Nevertheless, one came up when the responses began: Chris Anderson.
“It is comforting to have an official on the City Council that demonstrates the frustration that so many of us endure,” said Alan Letourneau of Spokane. “When we holler, nobody listens. When Chris Anderson hollers it seems to get a lot of attention.”
Other callers were less tolerant of the combative council encounters that frequently involve the outspoken Anderson.
“I don’t know why we can’t have truthfulness and frankness and still be nice to one another,” said Bonita Lawhead of Tekoa.
Added Mary Stone of Spokane: “The showboating is just trying to paralyze the governmental process and prove that someone is out to watch in the public’s interest while the rest of the people who maintain civility are theoretically somehow cheating or lying. We should not have to deal with that kind of rudeness and incivility.”
Property rights and mobile homes
Spokane County’s decision to allow manufactured and mobile homes in any zone drew contrasting reactions.

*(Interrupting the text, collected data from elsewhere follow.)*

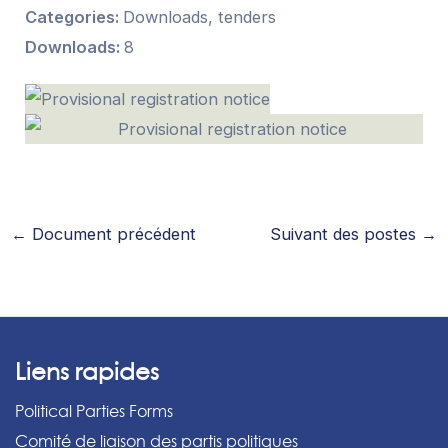
Categories:
Downloads, tenders
Downloads:
8
←
Document précédent
Suivant des postes
→
Liens rapides
Political Parties Forms
Comité de liaison des partis politiques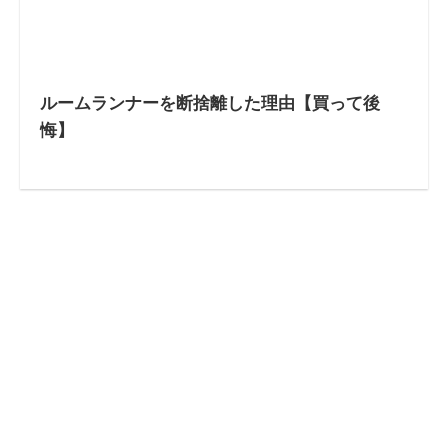
ルームランナーを断捨離した理由【買って後
悔】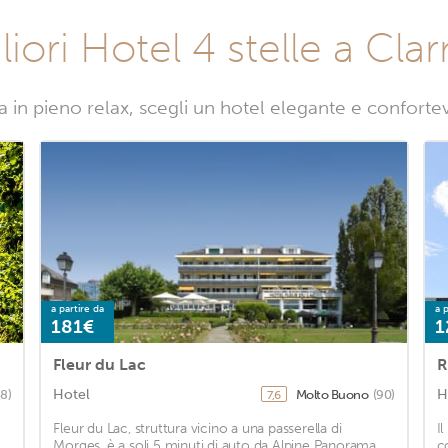
liori Hotel 4 stelle a Cl
a in pieno relax, scegli un hotel elegante e confort
a partire da
a p
181€
1
Fleur du Lac
R
Hotel
H
8)
Molto Buono
(90)
7,6
Fleur du Lac, struttura vicino a una passerella di
I
Morges, è a soli 5 minuti di auto da Alpine Panorama
c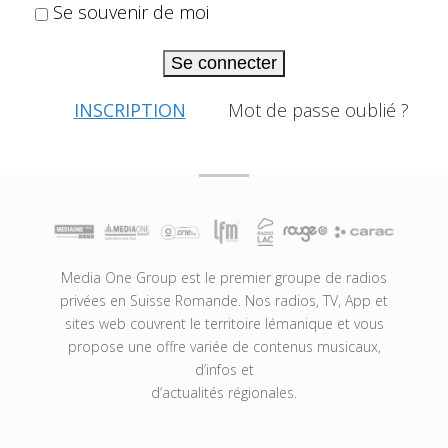
Se souvenir de moi
Se connecter
INSCRIPTION
Mot de passe oublié ?
Media One Group est le premier groupe de radios
privées en Suisse Romande. Nos radios, TV, App et
sites web couvrent le territoire lémanique et vous
propose une offre variée de contenus musicaux,
d’infos et
d’actualités régionales.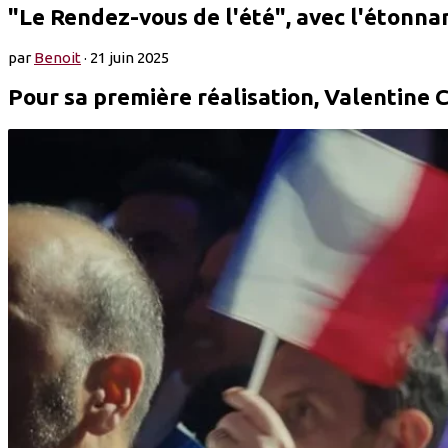
"Le Rendez-vous de l'été", avec l'étonn
par
Benoit
·
21 juin 2025
Pour sa première réalisation, Valentine Ca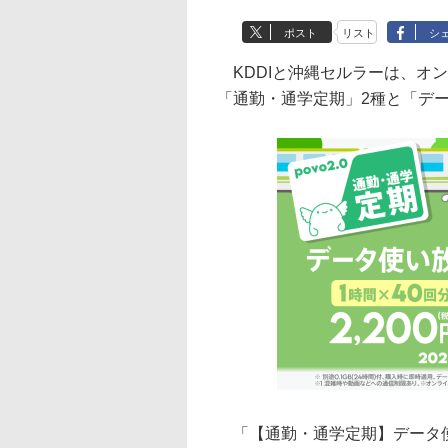
ポスト
リスト
シ
KDDIと沖縄セルラーは、オン
「通勤・通学定期」2種と「デ
「【通勤・通学定期】データ使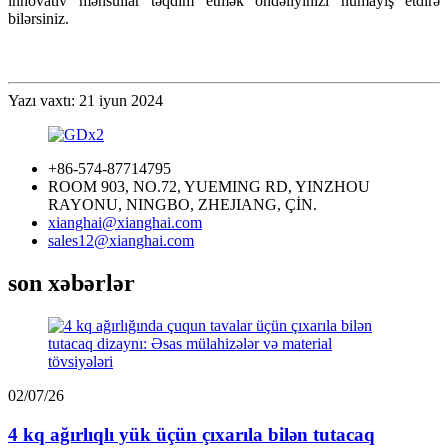
innovativ məhsullar təqdim etmək öhdəliyinizi nümayiş etdirə
bilərsiniz.
Yazı vaxtı: 21 iyun 2024
+86-574-87714795
ROOM 903, NO.72, YUEMING RD, YINZHOU
RAYONU, NINGBO, ZHEJIANG, ÇİN.
xianghai@xianghai.com
sales12@xianghai.com
son xəbərlər
02/07/26
4 kq ağırlıqlı yük üçün çıxarıla bilən tutacaq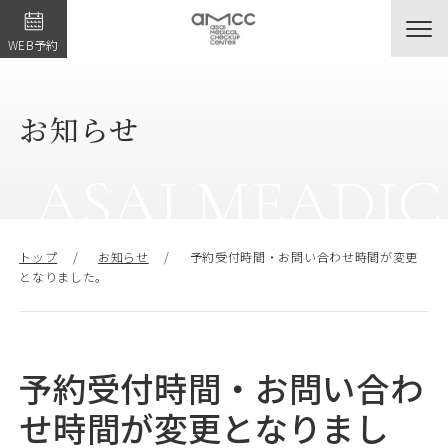
WEB予約
01
人間ドックのご案内
♯
お知らせ
ASAI MEADIC
02
各種健診のご案内
♯
トップ
お知らせ
予約受付時間・お問い合わせ時間が変更
となりました。
03
人間ドック・各種健診を受ける方へ
♯
予約受付時間・お問い合わ
04
受診後の方へ
♯
せ時間が変更となりまし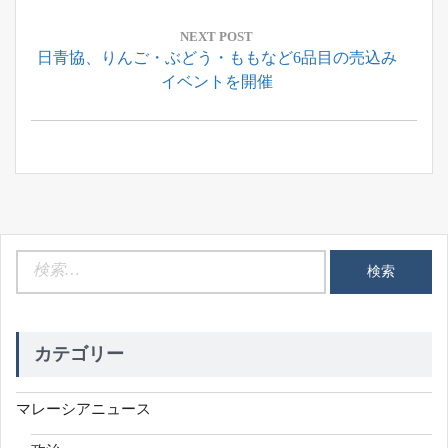
ゲ
ー
NEXT POST
Next
日青協、りんご・ぶどう・ももなど6品目の売込み
シ
Post:
イベントを開催
ョ
ン
検
索:
カテゴリー
マレーシアニュース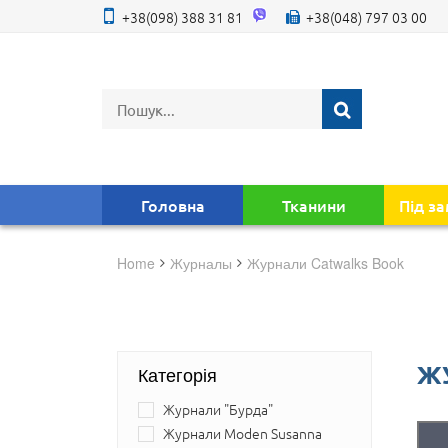
+38(098) 388 31 81
+38(048) 797 03 00
Головна
Тканини
Під з
Home
журналы
Журнали Catwalks Book
Ж
Категорія
Журнали "Бурда"
Журнали Moden Susanna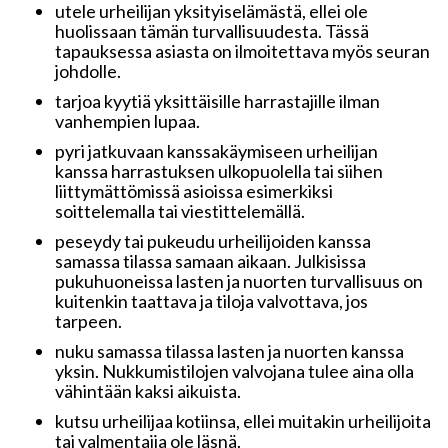
utele urheilijan yksityiselämästä, ellei ole
huolissaan tämän turvallisuudesta. Tässä
tapauksessa asiasta on ilmoitettava myös seuran
johdolle.
tarjoa kyytiä yksittäisille harrastajille ilman
vanhempien lupaa.
pyri jatkuvaan kanssakäymiseen urheilijan
kanssa harrastuksen ulkopuolella tai siihen
liittymättömissä asioissa esimerkiksi
soittelemalla tai viestittelemällä.
peseydy tai pukeudu urheilijoiden kanssa
samassa tilassa samaan aikaan. Julkisissa
pukuhuoneissa lasten ja nuorten turvallisuus on
kuitenkin taattava ja tiloja valvottava, jos
tarpeen.
nuku samassa tilassa lasten ja nuorten kanssa
yksin. Nukkumistilojen valvojana tulee aina olla
vähintään kaksi aikuista.
kutsu urheilijaa kotiinsa, ellei muitakin urheilijoita
tai valmentajia ole läsnä.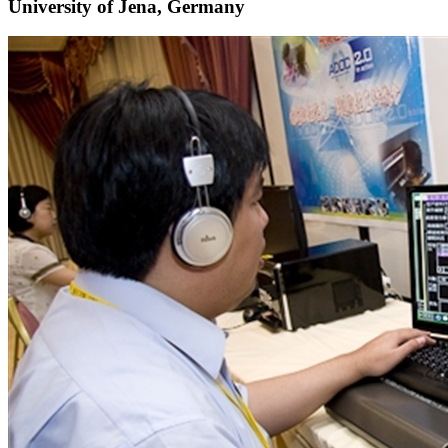
University of Jena, Germany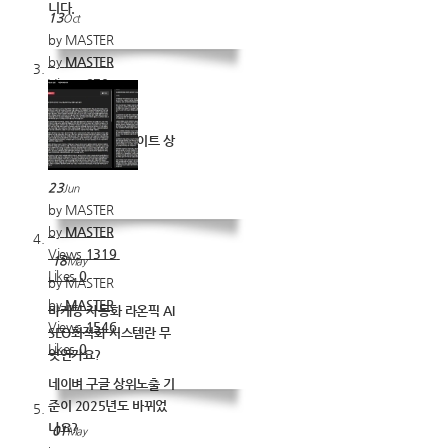
니다.
13
Oct
by MASTER
by
MASTER
Views
879
Likes
0
구글 네이버 웹사이트 상
위노출 기준은?
23
Jun
by MASTER
by
MASTER
Views
1319
18
May
Likes
0
by MASTER
by
MASTER
마케팅 자동화 라온픽 AI
Views
1546
SEO최적화 시스템란 무
Likes
0
엇인가요?
네이벼 구글 상위노출 기
준이 2025년도 바뀌었
나요?
01
May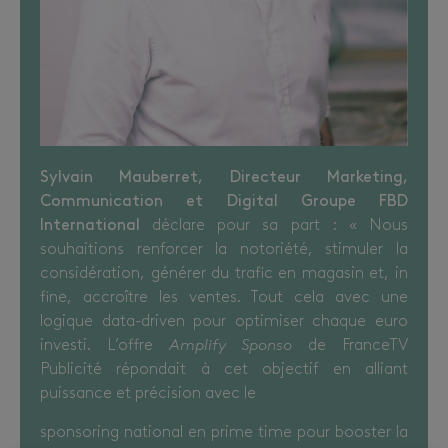
Sylvain Mauberret, Directeur Marketing,
Communication et Digital Groupe FBD
International
déclare pour sa part : « Nous
souhaitions renforcer la notoriété, stimuler la
considération, générer du trafic en magasin et, in
fine, accroître les ventes. Tout cela avec une
logique data-driven pour optimiser chaque euro
investi. L’offre
Amplify Sponso
de FranceTV
Publicité répondait à cet objectif en alliant
puissance et précision avec le
sponsoring national en prime time pour booster la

From Mary Benham of Spokane: “It is an insult to all who pay property tax and have invested in valuable property, built valuable homes, and maintained that property to the enhancement of the greater community to have a single-wide trailer of any vintage with no skirting placed directly next door. Is this a photo the Chamber of Commerce would use to advertise quality of life in Spokane?”
From Steve Davenport of Spokane, who happens to be a county planner: “It seems as though the people crying the loudest against allowing manufactured homes in neighborhoods are also the people crying the loudest for less government intervention and more personal property rights. Hey, people, if you don’t want a mobile home in your neighborhood, you should buy your neighbor’s lot.”
Let them eat oatmeal.
Prison inmates found little sympathy among Bagpipes readers.
“They should go into prison the first three months or so with no television and no privileges other than sitting in that cell,” said Nancy Parker of Walla Walla. “The privileges - television, the gym, family visitation and any food other than an oatmeal stew - should be earned by their own behavior.”